▶ **RECORDS PROVIDED**:
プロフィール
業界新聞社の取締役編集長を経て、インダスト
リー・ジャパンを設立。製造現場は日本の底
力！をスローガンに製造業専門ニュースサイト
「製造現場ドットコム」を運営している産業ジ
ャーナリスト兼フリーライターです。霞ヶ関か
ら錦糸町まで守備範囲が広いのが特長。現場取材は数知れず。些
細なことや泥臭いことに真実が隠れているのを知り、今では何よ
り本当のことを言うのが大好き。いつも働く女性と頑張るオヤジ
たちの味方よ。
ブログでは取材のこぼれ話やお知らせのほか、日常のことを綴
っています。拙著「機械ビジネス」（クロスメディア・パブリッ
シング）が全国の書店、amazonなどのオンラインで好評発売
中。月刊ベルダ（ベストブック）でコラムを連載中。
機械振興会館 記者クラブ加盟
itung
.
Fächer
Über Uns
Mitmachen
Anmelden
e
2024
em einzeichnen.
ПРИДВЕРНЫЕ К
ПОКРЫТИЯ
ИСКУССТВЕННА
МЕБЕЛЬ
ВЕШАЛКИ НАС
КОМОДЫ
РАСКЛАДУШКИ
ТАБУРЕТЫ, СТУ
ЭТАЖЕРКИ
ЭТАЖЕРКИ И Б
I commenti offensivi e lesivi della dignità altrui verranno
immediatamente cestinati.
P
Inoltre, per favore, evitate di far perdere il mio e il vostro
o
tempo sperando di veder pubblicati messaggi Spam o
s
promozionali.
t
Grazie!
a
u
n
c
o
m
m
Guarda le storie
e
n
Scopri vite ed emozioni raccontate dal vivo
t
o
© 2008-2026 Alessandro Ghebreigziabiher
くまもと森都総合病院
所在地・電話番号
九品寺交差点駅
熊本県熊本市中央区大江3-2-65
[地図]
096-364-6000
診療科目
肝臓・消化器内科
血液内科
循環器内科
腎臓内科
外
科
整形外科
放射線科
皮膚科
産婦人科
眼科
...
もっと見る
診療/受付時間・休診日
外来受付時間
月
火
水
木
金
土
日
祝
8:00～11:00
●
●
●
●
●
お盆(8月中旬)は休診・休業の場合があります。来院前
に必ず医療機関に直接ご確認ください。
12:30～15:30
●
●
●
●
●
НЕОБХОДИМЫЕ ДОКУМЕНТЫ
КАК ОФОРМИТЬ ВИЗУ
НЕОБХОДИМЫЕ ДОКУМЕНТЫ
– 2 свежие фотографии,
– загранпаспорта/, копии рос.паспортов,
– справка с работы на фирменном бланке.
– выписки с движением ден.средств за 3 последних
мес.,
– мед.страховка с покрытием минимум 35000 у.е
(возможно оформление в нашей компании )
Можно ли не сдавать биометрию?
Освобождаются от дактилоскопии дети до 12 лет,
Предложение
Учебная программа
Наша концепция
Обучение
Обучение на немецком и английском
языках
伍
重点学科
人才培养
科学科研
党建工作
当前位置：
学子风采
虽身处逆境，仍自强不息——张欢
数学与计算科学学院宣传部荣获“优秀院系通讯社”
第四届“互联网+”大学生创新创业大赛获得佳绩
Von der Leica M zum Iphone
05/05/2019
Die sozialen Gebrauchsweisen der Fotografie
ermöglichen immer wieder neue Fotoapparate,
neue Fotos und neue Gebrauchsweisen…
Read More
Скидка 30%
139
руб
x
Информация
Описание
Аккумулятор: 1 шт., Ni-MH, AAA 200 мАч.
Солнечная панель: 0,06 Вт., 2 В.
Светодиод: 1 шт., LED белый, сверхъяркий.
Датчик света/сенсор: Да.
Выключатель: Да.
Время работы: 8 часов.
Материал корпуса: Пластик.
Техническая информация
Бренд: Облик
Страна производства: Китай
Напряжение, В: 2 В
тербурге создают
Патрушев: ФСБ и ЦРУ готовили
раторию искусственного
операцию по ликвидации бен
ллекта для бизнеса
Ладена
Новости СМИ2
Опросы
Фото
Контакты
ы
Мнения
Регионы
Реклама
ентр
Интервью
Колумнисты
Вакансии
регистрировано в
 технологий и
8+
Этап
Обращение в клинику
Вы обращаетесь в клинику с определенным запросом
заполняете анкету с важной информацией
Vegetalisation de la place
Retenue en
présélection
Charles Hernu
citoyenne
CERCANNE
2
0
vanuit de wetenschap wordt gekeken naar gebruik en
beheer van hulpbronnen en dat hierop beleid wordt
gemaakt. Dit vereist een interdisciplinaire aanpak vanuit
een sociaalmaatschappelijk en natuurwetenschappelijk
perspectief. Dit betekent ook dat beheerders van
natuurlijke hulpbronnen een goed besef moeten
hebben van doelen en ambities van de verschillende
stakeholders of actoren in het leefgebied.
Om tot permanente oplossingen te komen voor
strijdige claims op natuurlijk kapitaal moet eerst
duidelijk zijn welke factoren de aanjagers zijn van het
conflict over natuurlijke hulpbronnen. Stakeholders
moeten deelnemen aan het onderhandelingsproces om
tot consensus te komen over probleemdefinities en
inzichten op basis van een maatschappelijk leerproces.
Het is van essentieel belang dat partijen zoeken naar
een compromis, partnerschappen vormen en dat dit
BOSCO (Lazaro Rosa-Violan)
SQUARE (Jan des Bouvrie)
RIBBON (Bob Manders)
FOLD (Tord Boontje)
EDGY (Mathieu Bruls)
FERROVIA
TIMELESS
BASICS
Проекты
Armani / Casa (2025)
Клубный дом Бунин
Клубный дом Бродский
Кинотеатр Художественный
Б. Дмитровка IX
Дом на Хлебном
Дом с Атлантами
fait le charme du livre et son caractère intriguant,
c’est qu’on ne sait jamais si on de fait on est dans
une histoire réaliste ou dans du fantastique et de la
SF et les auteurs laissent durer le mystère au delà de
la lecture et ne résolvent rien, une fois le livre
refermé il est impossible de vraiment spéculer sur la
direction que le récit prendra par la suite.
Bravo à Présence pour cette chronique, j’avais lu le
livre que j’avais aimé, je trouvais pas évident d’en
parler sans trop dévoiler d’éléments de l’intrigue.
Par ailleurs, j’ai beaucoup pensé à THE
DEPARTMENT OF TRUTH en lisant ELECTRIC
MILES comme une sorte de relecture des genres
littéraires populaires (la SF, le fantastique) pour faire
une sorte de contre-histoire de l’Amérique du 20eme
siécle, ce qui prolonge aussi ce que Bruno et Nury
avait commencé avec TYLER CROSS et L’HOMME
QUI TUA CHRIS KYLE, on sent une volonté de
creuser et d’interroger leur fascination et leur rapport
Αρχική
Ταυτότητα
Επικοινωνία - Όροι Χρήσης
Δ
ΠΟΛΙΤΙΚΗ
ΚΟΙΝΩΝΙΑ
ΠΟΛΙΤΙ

▶ **WORK TO COMPLETE**:
Extract the text from every row above and reproduce each line unchanged, in its original order.

▶ **RESPONSE TO THE EXERCISE**:
プロフィール
業界新聞社の取締役編集長を経て、インダスト
リー・ジャパンを設立。製造現場は日本の底
力！をスローガンに製造業専門ニュースサイト
「製造現場ドットコム」を運営している産業ジ
ャーナリスト兼フリーライターです。霞ヶ関か
ら錦糸町まで守備範囲が広いのが特長。現場取材は数知れず。些
細なことや泥臭いことに真実が隠れているのを知り、今では何よ
り本当のことを言うのが大好き。いつも働く女性と頑張るオヤジ
たちの味方よ。
ブログでは取材のこぼれ話やお知らせのほか、日常のことを綴
っています。拙著「機械ビジネス」（クロスメディア・パブリッ
シング）が全国の書店、amazonなどのオンラインで好評発売
中。月刊ベルダ（ベストブック）でコラムを連載中。
機械振興会館 記者クラブ加盟
itung
.
Fächer
Über Uns
Mitmachen
Anmelden
e
2024
em einzeichnen.
ПРИДВЕРНЫЕ К
ПОКРЫТИЯ
ИСКУССТВЕННА
МЕБЕЛЬ
ВЕШАЛКИ НАС
КОМОДЫ
РАСКЛАДУШКИ
ТАБУРЕТЫ, СТУ
ЭТАЖЕРКИ
ЭТАЖЕРКИ И Б
I commenti offensivi e lesivi della dignità altrui verranno
immediatamente cestinati.
P
Inoltre, per favore, evitate di far perdere il mio e il vostro
o
tempo sperando di veder pubblicati messaggi Spam o
s
promozionali.
t
Grazie!
a
u
n
c
o
m
m
Guarda le storie
e
n
Scopri vite ed emozioni raccontate dal vivo
t
o
© 2008-2026 Alessandro Ghebreigziabiher
くまもと森都総合病院
所在地・電話番号
九品寺交差点駅
熊本県熊本市中央区大江3-2-65
[地図]
096-364-6000
診療科目
肝臓・消化器内科
血液内科
循環器内科
腎臓内科
外
科
整形外科
放射線科
皮膚科
産婦人科
眼科
...
もっと見る
診療/受付時間・休診日
外来受付時間
月
火
水
木
金
土
日
祝
8:00～11:00
●
●
●
●
●
お盆(8月中旬)は休診・休業の場合があります。来院前
に必ず医療機関に直接ご確認ください。
12:30～15:30
●
●
●
●
●
НЕОБХОДИМЫЕ ДОКУМЕНТЫ
КАК ОФОРМИТЬ ВИЗУ
НЕОБХОДИМЫЕ ДОКУМЕНТЫ
– 2 свежие фотографии,
– загранпаспорта/, копии рос.паспортов,
– справка с работы на фирменном бланке.
– выписки с движением ден.средств за 3 последних
мес.,
– мед.страховка с покрытием минимум 35000 у.е
(возможно оформление в нашей компании )
Можно ли не сдавать биометрию?
Освобождаются от дактилоскопии дети до 12 лет,
Предложение
Учебная программа
Наша концепция
Обучение
Обучение на немецком и английском
языках
伍
重点学科
人才培养
科学科研
党建工作
当前位置：
学子风采
虽身处逆境，仍自强不息——张欢
数学与计算科学学院宣传部荣获“优秀院系通讯社”
第四届“互联网+”大学生创新创业大赛获得佳绩
Von der Leica M zum Iphone
05/05/2019
Die sozialen Gebrauchsweisen der Fotografie
ermöglichen immer wieder neue Fotoapparate,
neue Fotos und neue Gebrauchsweisen…
Read More
Скидка 30%
139
руб
x
Информация
Описание
Аккумулятор: 1 шт., Ni-MH, AAA 200 мАч.
Солнечная панель: 0,06 Вт., 2 В.
Светодиод: 1 шт., LED белый, сверхъяркий.
Датчик света/сенсор: Да.
Выключатель: Да.
Время работы: 8 часов.
Материал корпуса: Пластик.
Техническая информация
Бренд: Облик
Страна производства: Китай
Напряжение, В: 2 В
тербурге создают
Патрушев: ФСБ и ЦРУ готовили
раторию искусственного
операцию по ликвидации бен
ллекта для бизнеса
Ладена
Новости СМИ2
Опросы
Фото
Контакты
ы
Мнения
Регионы
Реклама
ентр
Интервью
Колумнисты
Вакансии
регистрировано в
 технологий и
8+
Этап
Обращение в клинику
Вы обращаетесь в клинику с определенным запросом
заполняете анкету с важной информацией
Vegetalisation de la place
Retenue en
présélection
Charles Hernu
citoyenne
CERCANNE
2
0
vanuit de wetenschap wordt gekeken naar gebruik en
beheer van hulpbronnen en dat hierop beleid wordt
gemaakt. Dit vereist een interdisciplinaire aanpak vanuit
een sociaalmaatschappelijk en natuurwetenschappelijk
perspectief. Dit betekent ook dat beheerders van
natuurlijke hulpbronnen een goed besef moeten
hebben van doelen en ambities van de verschillende
stakeholders of actoren in het leefgebied.
Om tot permanente oplossingen te komen voor
strijdige claims op natuurlijk kapitaal moet eerst
duidelijk zijn welke factoren de aanjagers zijn van het
conflict over natuurlijke hulpbronnen. Stakeholders
moeten deelnemen aan het onderhandelingsproces om
tot consensus te komen over probleemdefinities en
inzichten op basis van een maatschappelijk leerproces.
Het is van essentieel belang dat partijen zoeken naar
een compromis, partnerschappen vormen en dat dit
BOSCO (Lazaro Rosa-Violan)
SQUARE (Jan des Bouvrie)
RIBBON (Bob Manders)
FOLD (Tord Boontje)
EDGY (Mathieu Bruls)
FERROVIA
TIMELESS
BASICS
Проекты
Armani / Casa (2025)
Клубный дом Бунин
Клубный дом Бродский
Кинотеатр Художественный
Б. Дмитровка IX
Дом на Хлебном
Дом с Атлантами
fait le charme du livre et son caractère intriguant,
c’est qu’on ne sait jamais si on de fait on est dans
une histoire réaliste ou dans du fantastique et de la
SF et les auteurs laissent durer le mystère au delà de
la lecture et ne résolvent rien, une fois le livre
refermé il est impossible de vraiment spéculer sur la
direction que le récit prendra par la suite.
Bravo à Présence pour cette chronique, j’avais lu le
livre que j’avais aimé, je trouvais pas évident d’en
parler sans trop dévoiler d’éléments de l’intrigue.
Par ailleurs, j’ai beaucoup pensé à THE
DEPARTMENT OF TRUTH en lisant ELECTRIC
MILES comme une sorte de relecture des genres
littéraires populaires (la SF, le fantastique) pour faire
une sorte de contre-histoire de l’Amérique du 20eme
siécle, ce qui prolonge aussi ce que Bruno et Nury
avait commencé avec TYLER CROSS et L’HOMME
QUI TUA CHRIS KYLE, on sent une volonté de
creuser et d’interroger leur fascination et leur rapport
Αρχική
Ταυτότητα
Επικοινωνία - Όροι Χρήσης
Δ
ΠΟΛΙΤΙΚΗ
ΚΟΙΝΩΝΙΑ
ΠΟΛΙΤΙ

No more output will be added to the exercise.